RSA announces the release of RSA Web Threat Detection 6.3

Document created by RSA Product Team Employee on Dec 11, 2017Last modified by RSA Product Team Employee on Dec 11, 2017
Version 2Show Document
  • View in full screen mode


This release of RSA Web Threat Detection consists of the following changes and enhancements:


Enhanced Flexibility for Multi-Tenancy Deployments

In this release, customers can customize rules, search results, and the clickstream view for each tenant based on tenant-specific data by configuring selectors, extractors and attributes per tenant. This new functionality increases the flexibility for customers with a multi-tenancy configuration where each tenant has different web sites and different data in the HTTP request and response. For example, a Technical Service Provider might have multiple tenants for customers with different web-sites. In this type of deployment, the Technical Service Provider can configure the system to use the tenant-specific data for each of the tenants.


Kafka Server Messaging

To provide an easier data streaming process and enhanced performance, all transactions and alerts are now directed through Kafka, a standard messaging system. RSA recommends implementing use of the Kafka server instead of MQ Bridge for data streaming, as MQ Bridge is nearing end of life.
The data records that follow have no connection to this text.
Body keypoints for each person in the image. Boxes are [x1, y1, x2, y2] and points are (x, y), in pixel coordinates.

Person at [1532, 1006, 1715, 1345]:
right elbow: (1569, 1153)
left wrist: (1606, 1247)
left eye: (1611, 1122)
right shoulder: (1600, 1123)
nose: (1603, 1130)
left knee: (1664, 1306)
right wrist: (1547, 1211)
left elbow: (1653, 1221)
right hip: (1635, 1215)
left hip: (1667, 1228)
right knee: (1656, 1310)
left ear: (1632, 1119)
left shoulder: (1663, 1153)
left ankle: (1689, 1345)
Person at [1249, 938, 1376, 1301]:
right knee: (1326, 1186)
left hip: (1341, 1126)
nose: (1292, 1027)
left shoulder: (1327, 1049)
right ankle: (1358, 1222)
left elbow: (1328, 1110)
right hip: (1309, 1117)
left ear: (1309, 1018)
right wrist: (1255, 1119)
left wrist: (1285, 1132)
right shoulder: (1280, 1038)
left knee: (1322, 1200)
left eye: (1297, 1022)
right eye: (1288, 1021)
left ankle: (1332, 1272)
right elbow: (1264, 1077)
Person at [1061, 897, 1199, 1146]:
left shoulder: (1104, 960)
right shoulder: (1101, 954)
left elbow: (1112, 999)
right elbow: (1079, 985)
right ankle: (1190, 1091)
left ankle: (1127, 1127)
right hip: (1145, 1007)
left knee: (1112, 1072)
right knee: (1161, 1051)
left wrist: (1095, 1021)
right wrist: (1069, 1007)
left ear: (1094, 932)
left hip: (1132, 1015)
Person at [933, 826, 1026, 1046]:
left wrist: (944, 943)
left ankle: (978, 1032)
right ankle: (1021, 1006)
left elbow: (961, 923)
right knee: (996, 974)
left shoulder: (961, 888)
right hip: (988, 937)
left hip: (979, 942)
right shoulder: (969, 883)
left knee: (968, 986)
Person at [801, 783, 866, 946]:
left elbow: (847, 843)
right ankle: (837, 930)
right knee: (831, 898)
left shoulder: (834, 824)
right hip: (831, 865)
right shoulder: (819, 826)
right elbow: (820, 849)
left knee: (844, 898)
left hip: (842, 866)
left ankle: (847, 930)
Action Server Improvements 

This release of Web Threat Detection includes significant performance improvements to the Action server. In addition, this release has combined the Action server and Transaction Scoring for Adaptive Authentication server into one Action server for a streamlined process.


Cassandra upgrade 

This release includes and upgrade to the Cassandra database, providing improved stability and security.


Hourly Rules Functionality

As part of the planned future removal of hourly rules from the product, starting in this release, hourly rules cannot contain custom actions.


Fraud Action Script

The updateFaiEdsFeed script fetches RSA FraudAction EDS files and includes them in the Web Threat Detection EDS directory for seamless integration with RSA FraudAction services.


Additional Scripts

This release includes the following additional utility scripts:

  • TrxAndUsersCount script

Counts the number of transactions and number of unique users per tenant per month, on both multi-tenant and single tenant installations. The script can be used by Technical Service Providers to measure the volumes of traffic and users per tenant.
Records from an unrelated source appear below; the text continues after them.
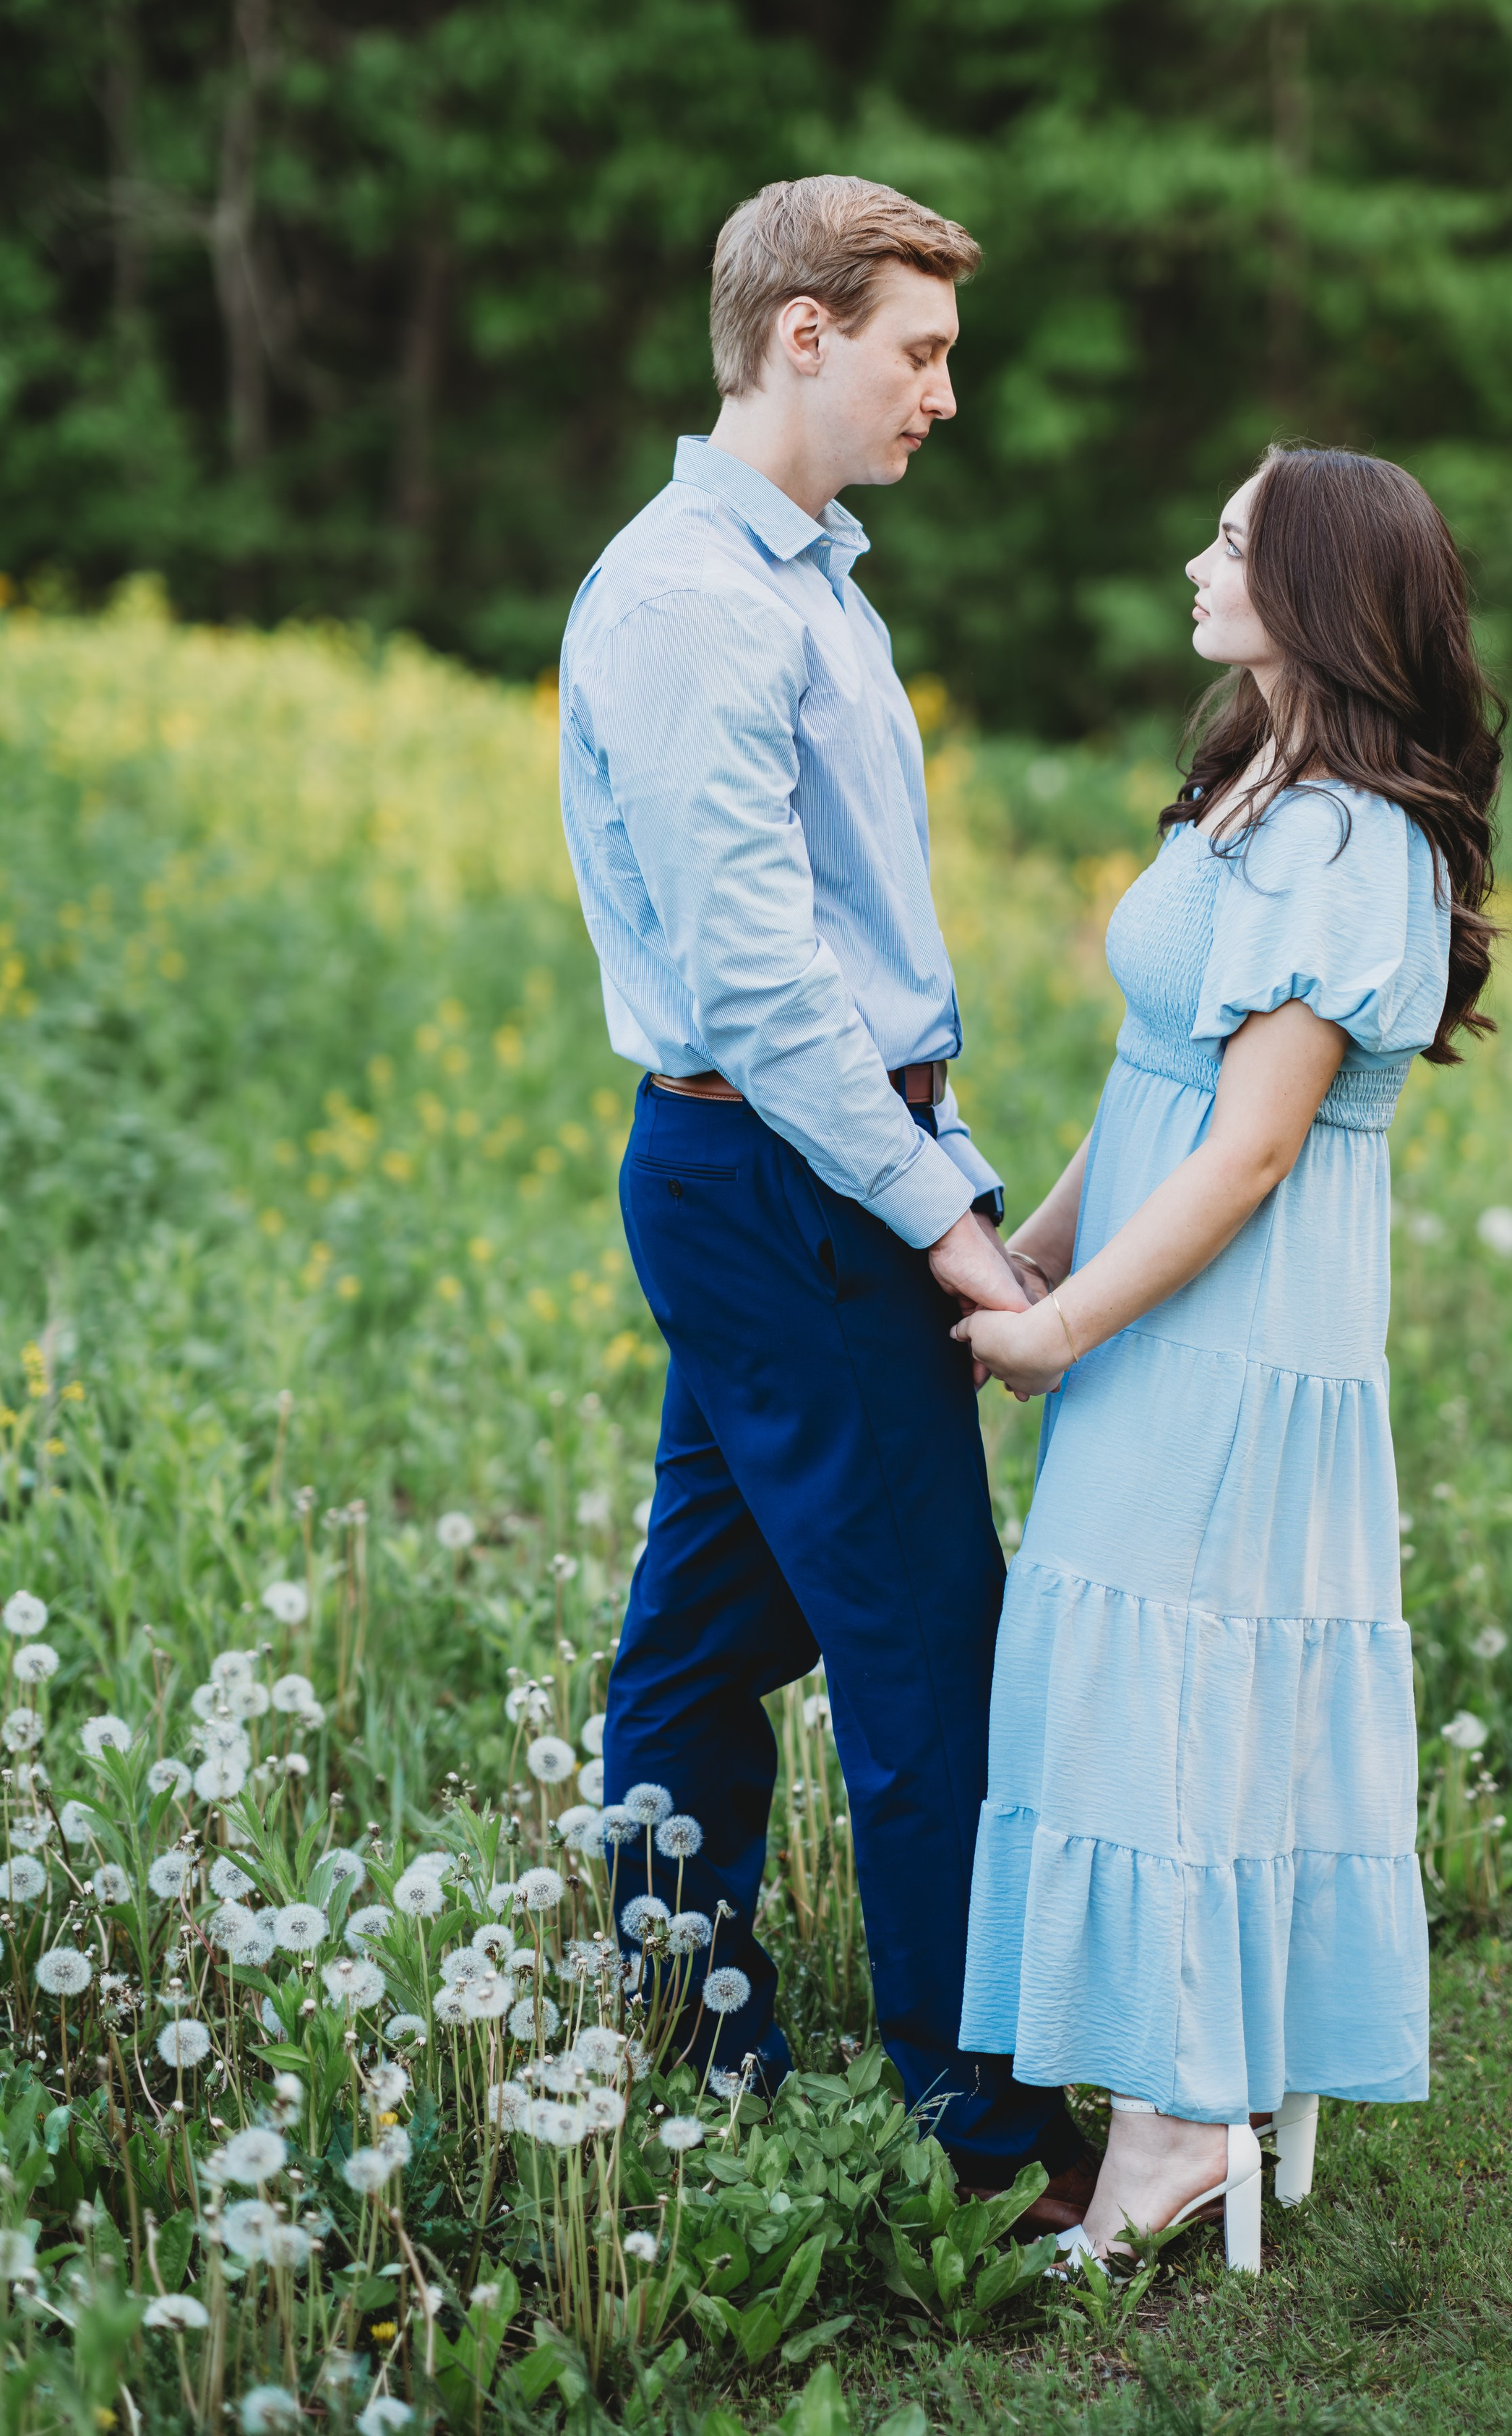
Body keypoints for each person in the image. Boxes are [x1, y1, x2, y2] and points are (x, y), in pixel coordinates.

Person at [557, 174, 1094, 2218]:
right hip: (777, 1168)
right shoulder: (696, 598)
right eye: (919, 350)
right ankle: (982, 2136)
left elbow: (845, 969)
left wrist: (954, 1180)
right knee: (924, 1645)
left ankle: (690, 2049)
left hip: (801, 1162)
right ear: (801, 334)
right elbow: (770, 991)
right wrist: (948, 1232)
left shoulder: (806, 579)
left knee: (701, 1644)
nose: (942, 394)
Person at [954, 443, 1503, 2268]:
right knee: (1140, 1686)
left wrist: (1062, 1323)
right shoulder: (1250, 777)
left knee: (1163, 1696)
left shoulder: (1348, 836)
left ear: (1322, 589)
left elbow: (1252, 1146)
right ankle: (1185, 2091)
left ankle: (1178, 2126)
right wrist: (1030, 1252)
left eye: (1233, 541)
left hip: (1230, 1331)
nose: (1195, 559)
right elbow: (1162, 1087)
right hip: (1156, 1304)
  • KafkaConsumerTool script
    Extracts both encrypted and unencrypted messages from the Kafka server, and sends the output to the shell console.


For additional documentation, downloads, and more, visit the RSA Web Threat Detection page on RSA Link.


EOPS Policy:

RSA has a defined End of Primary Support policy associated with all major versions. Please refer to the Product Version Life Cycle for additional details.